Leber's congenital amaurosis (LCA) is a group of inherited retinal diseases with severe visual impairment. The main symptoms of LCA are loss of visual acuity, nystagmus, and decreased or absent light reflexes in the optic rods and cones at birth or several months after birth. Approximately 16% of LCA is caused by mutations in the RPE65 gene. In the visual cells vitamin A aldehyde (retinal) and opsins form the retinoid, and vitamin A aldehyde absorbs light and isomerizes to all-trans-retinal, causing a change in retinal conformation and initiating the neural impulses to the brain that lead to vision. During the breakdown and resynthesis of the retinal, a portion of vitamin A aldehyde is consumed and is mainly replenished by vitamin A (retinol) in the blood. The retinoid isomerase encoded by the RPE65 gene is present in the retinal pigment epithelium (RPE) of the retina, and the RPE65 protein plays a key role in the visual process by participating in the conversion of vitamin A to vitamin A aldehyde and the re-production-of-retinal-photoreceptor pigments, and is, therefore, a key molecule in the conversion and transmission of light signals by the retina ^[1]. Mutations in the RPE65 gene can lead to further degeneration of the neural retina and RPE cells, resulting in irreversible blindness. Mutations in multiple alleles of RPE65 have been found to destroy optic nerve cells and lead to type II Leber's congenital amaurosis (LCA2) and early onset severe retinal dystrophy (EOSRD), ultimately leading to complete blindness ^[1-3].

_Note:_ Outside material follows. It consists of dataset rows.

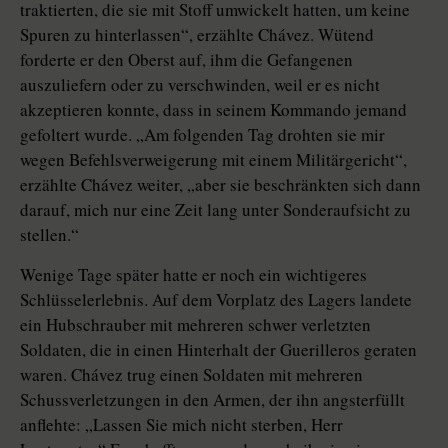
traktierten, die sie mit Stoff umwickelt hatten, um keine
Spuren zu hinterlassen“, erzählte Chávez. Wütend
forderte er den Oberst auf, ihm die Gefangenen
auszuliefern oder zu verschwinden, weil er es nicht
akzeptieren konnte, dass in seinem Kommando jemand
gefoltert wurde. „Am folgenden Tag drohten sie mir
wegen Befehlsverweigerung mit einem Militärgericht“,
erzählte Chávez weiter, „aber sie beschränkten sich dann
darauf, mich nur eine Zeit lang unter Sonderaufsicht zu
stellen.“
Wenige Tage später hatte er noch ein wichtigeres
Schlüsselerlebnis. Auf dem Vorplatz des Lagers landete
ein Hubschrauber mit mehreren schwer verletzten
Soldaten, die in einen Hinterhalt der Guerilleros geraten
waren. Chávez trug einen Soldaten mit mehreren
Schussverletzungen in den Armen, der ihn angsterfüllt
anflehte: „Lassen Sie mich nicht sterben, Herr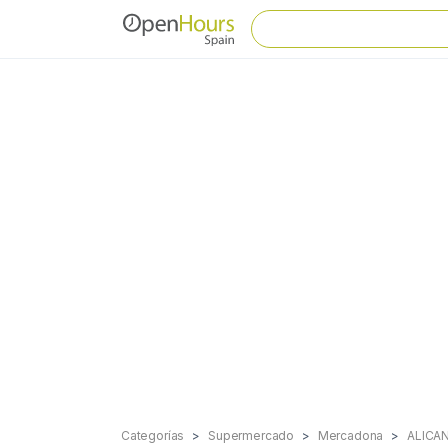
Categorías
Supermercado
Mercadona
ALICA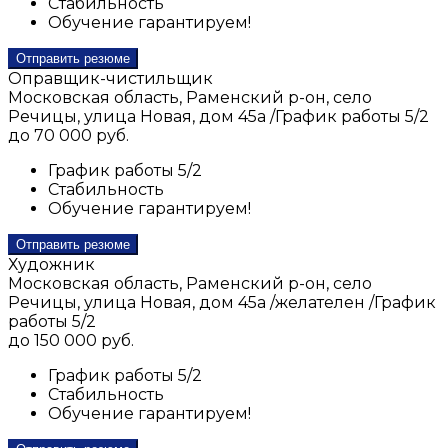
Стабильность
Обучение гарантируем!
Отправить резюме
Оправщик-чистильщик
Московская область, Раменский р-он, село
Речицы, улица Новая, дом 45а
/
График работы 5/2
до 70 000 руб.
График работы 5/2
Стабильность
Обучение гарантируем!
Отправить резюме
Художник
Московская область, Раменский р-он, село
Речицы, улица Новая, дом 45а
/
желателен
/
График
работы 5/2
до 150 000 руб.
График работы 5/2
Стабильность
Обучение гарантируем!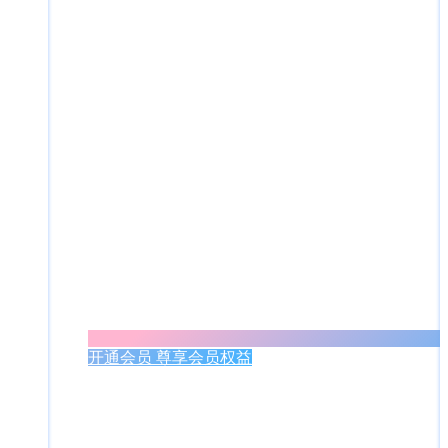
开通会员 尊享会员权益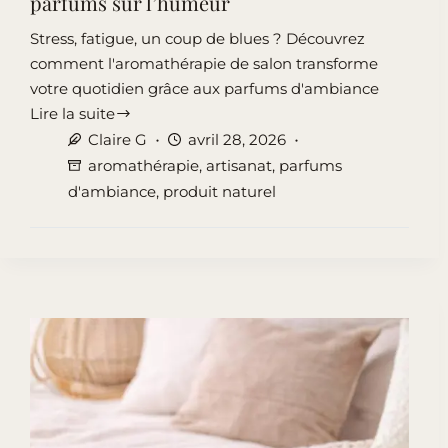
parfums sur l’humeur
Stress, fatigue, un coup de blues ? Découvrez
comment l'aromathérapie de salon transforme
votre quotidien grâce aux parfums d'ambiance
Lire la suite
L’aromathérapie
Claire G
avril 28, 2026
de
aromathérapie
,
artisanat
,
parfums
salon
d'ambiance
,
produit naturel
:
L’effet
des
parfums
sur
l’humeur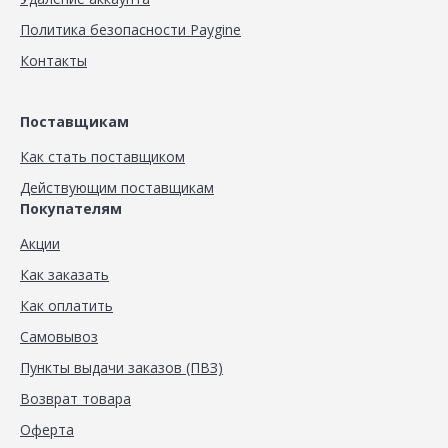
Политика безопасности Paygine
Контакты
Поставщикам
Как стать поставщиком
Действующим поставщикам
Покупателям
Акции
Как заказать
Как оплатить
Самовывоз
Пункты выдачи заказов (ПВЗ)
Возврат товара
Оферта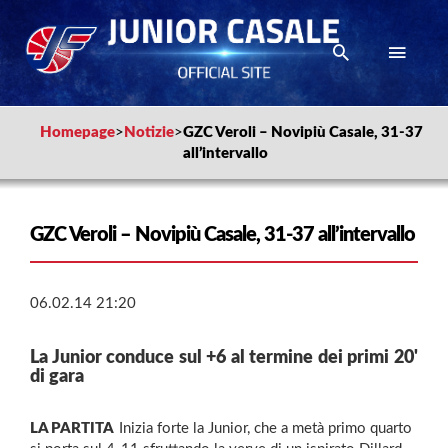
Homepage
>
Notizie
>
GZC Veroli – Novipiù Casale, 31-37
all’intervallo
GZC Veroli – Novipiù Casale, 31-37 all’intervallo
06.02.14 21:20
La Junior conduce sul +6 al termine dei primi 20'
di gara
LA PARTITA 
Inizia forte la Junior, che a metà primo quarto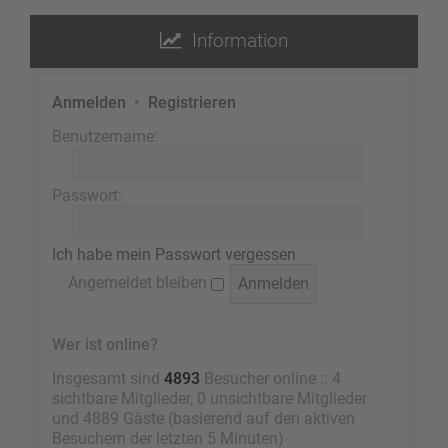
Information
Anmelden
•
Registrieren
Benutzername:
Passwort:
Ich habe mein Passwort vergessen
Angemeldet bleiben
Wer ist online?
Insgesamt sind
4893
Besucher online :: 4
sichtbare Mitglieder, 0 unsichtbare Mitglieder
und 4889 Gäste (basierend auf den aktiven
Besuchern der letzten 5 Minuten)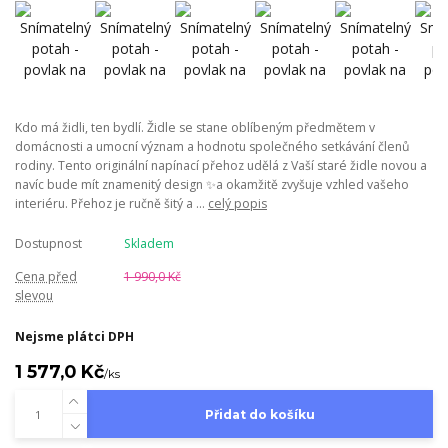
Kdo má židli, ten bydlí. Židle se stane oblíbeným předmětem v
domácnosti a umocní význam a hodnotu společného setkávání členů
rodiny. Tento originální napínací přehoz udělá z Vaší staré židle novou a
navíc bude mít znamenitý design ✨a okamžitě zvyšuje vzhled vašeho
interiéru. Přehoz je ručně šitý a ...
celý popis
Dostupnost
Skladem
Cena před
1 990,0 Kč
slevou
Nejsme plátci DPH
1 577,0 Kč
/
ks
Přidat do košíku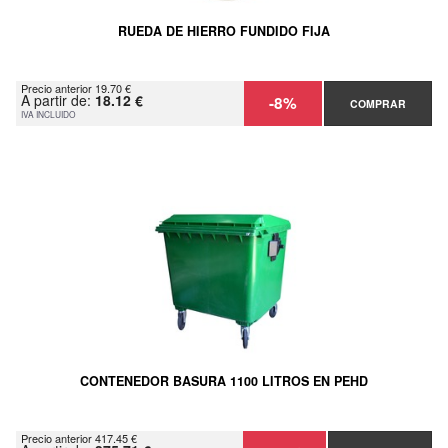
RUEDA DE HIERRO FUNDIDO FIJA
Precio anterior 19.70 €
A partir de:
18.12 €
-8%
COMPRAR
IVA INCLUIDO
CONTENEDOR BASURA 1100 LITROS EN PEHD
Precio anterior 417.45 €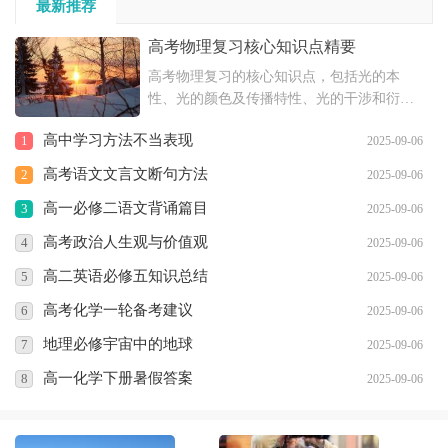
最新推荐
高考物理复习核心知识点精要
高考物理复习的核心知识点，包括光的本
性、光的颜色及传播特性、光的干涉和衍射
现象、光的偏振和电磁说等内容，以及恒定
高中学习方法不当表现
1
2025-09-06
电流的相关知识，如电流强度、欧姆定律、
电阻、电阻定律、闭合电路欧姆定律和电功
高考语文文言文断句方法
2
2025-09-06
与电功率等。
高一必修二语文背诵篇目
3
2025-09-06
高考政治人生观与价值观
4
2025-09-06
高二英语必修五知识总结
5
2025-09-06
高考化学一轮备考建议
6
2025-09-06
地理必修宇宙中的地球
7
2025-09-06
高一化学下册暑假答案
8
2025-09-06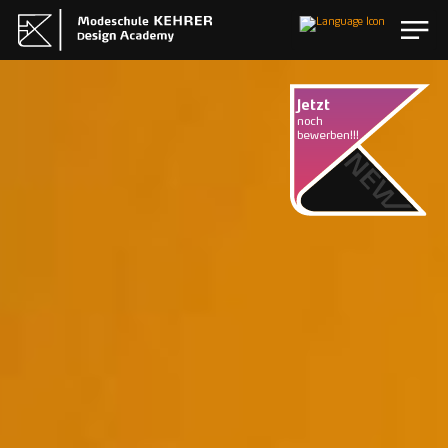
EN
Jetzt
noch
bewerben!!!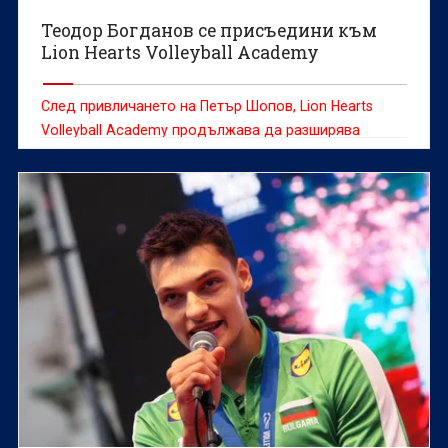
Теодор Богданов се присъедини към
Lion Hearts Volleyball Academy
След привличането на Петър Шопов, Lion Hearts
Volleyball Academy продължава да разширява
треньорския си екип с още един доказан
специалист.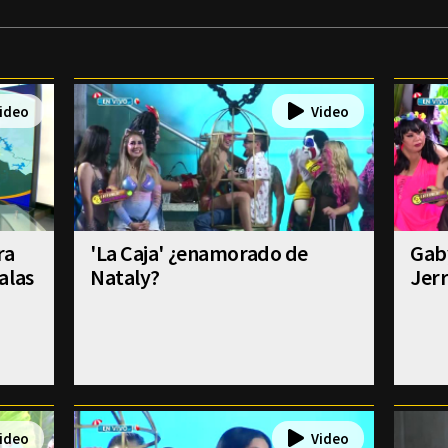
ra
'La Caja' ¿enamorado de
Gab
alas
Nataly?
Jer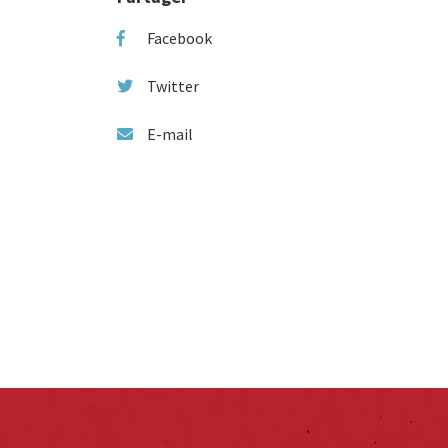
Facebook
Twitter
E-mail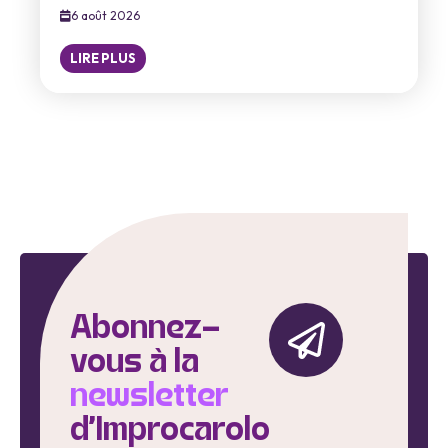
6 août 2026
LIRE PLUS
Abonnez-
vous à la
newsletter
d'Improcarolo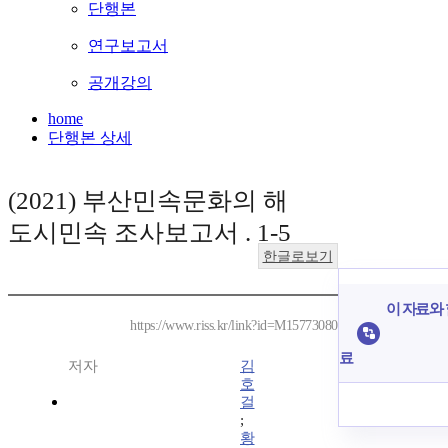
단행본
연구보고서
공개강의
home
단행본 상세
(2021) 부산민속문화의 해
도시민속 조사보고서 . 1-5
한글로보기
이 자료와 
https://www.riss.kr/link?id=M15773080
료
저자
김
호
걸
;
황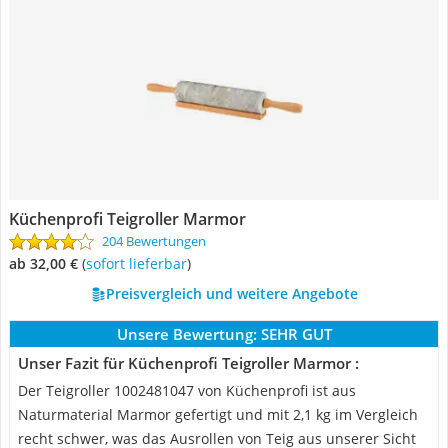
Küchenprofi Teigroller Marmor
204 Bewertungen
ab 32,00 €
(
Sofort lieferbar
)
Preisvergleich und weitere Angebote
Unsere Bewertung:
SEHR GUT
Unser Fazit für Küchenprofi Teigroller Marmor :
Der Teigroller 1002481047 von Küchenprofi ist aus
Naturmaterial Marmor gefertigt und mit 2,1 kg im Vergleich
recht schwer, was das Ausrollen von Teig aus unserer Sicht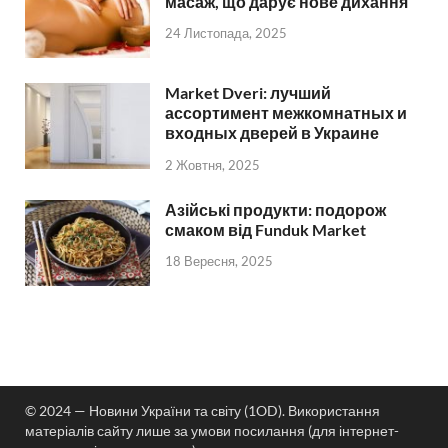
масаж, що дарує нове дихання
24 Листопада, 2025
Market Dveri: лучший
ассортимент межкомнатных и
входных дверей в Украине
2 Жовтня, 2025
Азійські продукти: подорож
смаком від Funduk Market
18 Вересня, 2025
© 2024 — Новини України та світу (1OD). Використання
матеріалів сайту лише за умови посилання (для інтернет-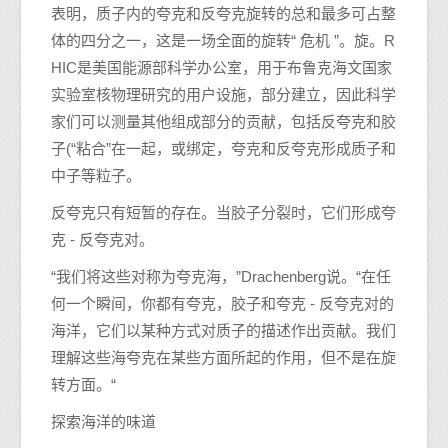
表明，质子内的夸克和反夸克旋转的总和最多可占整
体的四分之一，这是一场全面的旋转“ 危机 ”。旋。R
HIC是美国能源部科学办公室，用于布鲁克海文国家
实验室核物理研究的用户设施，部分建立，因此科学
家们可以测量其他组成部分的贡献，包括反夸克和胶
子(“粘合”在一起，或绑定，夸克和反夸克形成质子和
中子等粒子。
反夸克只有短暂的存在。当胶子分裂时，它们形成夸
克 - 反夸克对。
“我们将这些对称为夸克海，”Drachenberg说。“在任
何一个瞬间，你都有夸克，胶子和夸克 - 反夸克对的
海洋，它们以某种方式对质子的描述作出贡献。我们
理解这些海夸克在某些方面所起的作用，但不是在旋
转方面。“
探索海洋的味道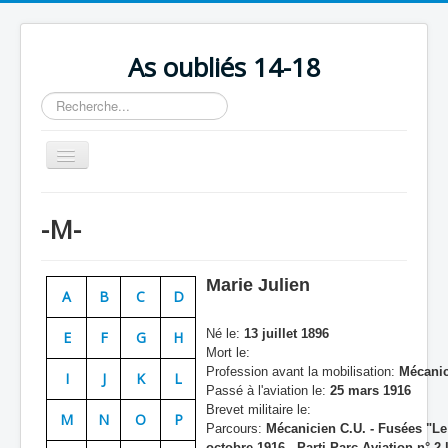
As oubliés 14-18
Rechercher
Basculer
la
navigation
Accueil
-M-
Chronologie
Escadrilles
Marie Julien
A
B
C
D
Organisation
Né le:
13 juillet 1896
E
F
G
H
Avions
Mort le:
Profession avant la mobilisation:
Mécanic
Personnels
I
J
K
L
Passé à l'aviation le:
25 mars 1916
Formation
Brevet militaire le:
M
N
O
P
Parcours:
Mécanicien C.U. - Fusées "Le P
Doctrines
octobre 1916 - Parti Parc Aviation n° 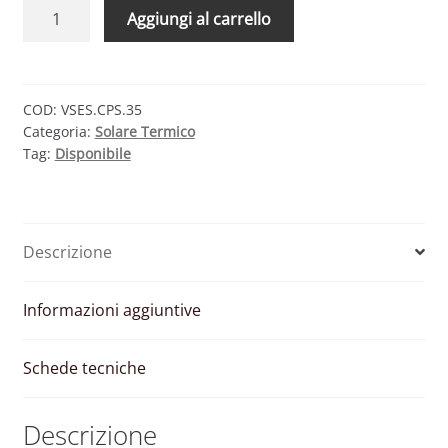
CMG
Aggiungi al carrello
SOLARI
VE
ACS
35
COD:
VSES.CPS.35
Categoria:
Solare Termico
–
Tag:
Disponibile
VASO
DI
ESPANSIONE
PER
Descrizione
ACS
35
LITRI
Informazioni aggiuntive
quantità
Schede tecniche
Descrizione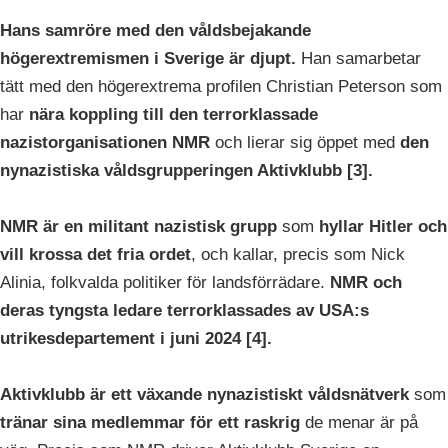
Hans samröre med den våldsbejakande
högerextremismen i Sverige är djupt.
Han samarbetar
tätt med den högerextrema profilen Christian Peterson som
har
nära koppling till den terrorklassade
nazistorganisationen NMR
och lierar sig öppet med
den
nynazistiska våldsgrupperingen Aktivklubb [3].
NMR är en militant nazistisk grupp
som
hyllar Hitler och
vill krossa det fria ordet
, och kallar, precis som Nick
Alinia, folkvalda politiker för landsförrädare.
NMR och
deras tyngsta ledare terrorklassades av USA:s
utrikesdepartement i juni 2024 [4].
Aktivklubb är ett växande nynazistiskt våldsnätverk
som
tränar sina medlemmar för ett raskrig
de menar är på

This product is a mouse Rpe65 knockout model that uses gene editing technology to knock out the homolog of the human RPE65 gene in mice. The deletion of Rpe65 gene expression in mice resulted in disruption of RPE cell function, apoptosis of photoreceptor cells, disorganization of the outer segmental discs of optic rods, and quenching of optic rod waveforms, causing severe retinal degeneration.